Oneil Levy

Personal information
- Full name: Oneil Nester Levy
- Born: 10 April 1983 (age 43) Bahamas
- Batting: Right-handed
- Bowling: Right-arm (unknown)

International information
- National side: Bahamas;

Career statistics
| Competition | T20 |
| Matches | 1 |
| Runs scored | 19 |
| Batting average | 19.00 |
| 100s/50s | –/– |
| Top score | 19 |
| Balls bowled | 24 |
| Wickets | – |
| Bowling average | – |
| 5 wickets in innings | – |
| 10 wickets in match | – |
| Best bowling | – |
| Catches/stumpings | –/– |
- Source: Cricinfo, 28 May 2010

= Oneil Levy =

Bahamian cricketer (born 1983)

Oneil Nester Levy (born 10 April 1983) is a former Bahamian cricketer. Levy is a right-handed batsman who was a right-arm bowler, although his style is unknown. Levy represented the Bahamas national cricket team in 5 matches.

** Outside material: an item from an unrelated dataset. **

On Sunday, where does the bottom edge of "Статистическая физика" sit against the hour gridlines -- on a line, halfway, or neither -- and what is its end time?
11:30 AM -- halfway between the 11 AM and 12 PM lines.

Levy made his debut for the Bahamas in the 2002 ICC Americas Championship against the United States.

In 2002, he represented the Americas U-19's in the 2002 West Indies Cricket Board Under-19 Tournament, where he played in 5 matches for the team.

Levy made his Twenty20 appearance for the Bahamas against the Cayman Islands in the 1st round of the 2006 Stanford 20/20. Levy scored 19 runs, with the Bahamas losing by 57 runs. This was Levy's final appearance for the Bahamas.